■ Task to complete ■
Down to the last line, set down the material below exactly; skip the pictures.
● ● ● ●
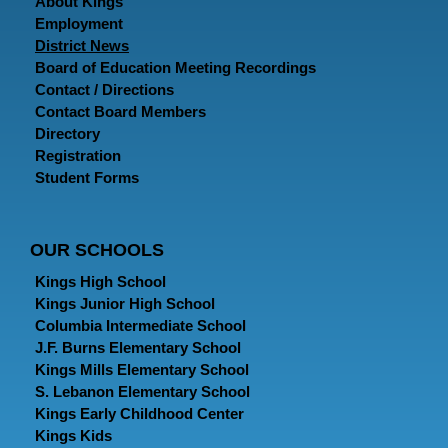
About Kings
Employment
District News
Board of Education Meeting Recordings
Contact / Directions
Contact Board Members
Directory
Registration
Student Forms
OUR SCHOOLS
Kings High School
Kings Junior High School
Columbia Intermediate School
J.F. Burns Elementary School
Kings Mills Elementary School
S. Lebanon Elementary School
Kings Early Childhood Center
Kings Kids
● ● ● ●
■ Task answer ■
About Kings
Employment
District News
Board of Education Meeting Recordings
Contact / Directions
Contact Board Members
Directory
Registration
Student Forms
OUR SCHOOLS
Kings High School
Kings Junior High School
Columbia Intermediate School
J.F. Burns Elementary School
Kings Mills Elementary School
S. Lebanon Elementary School
Kings Early Childhood Center
Kings Kids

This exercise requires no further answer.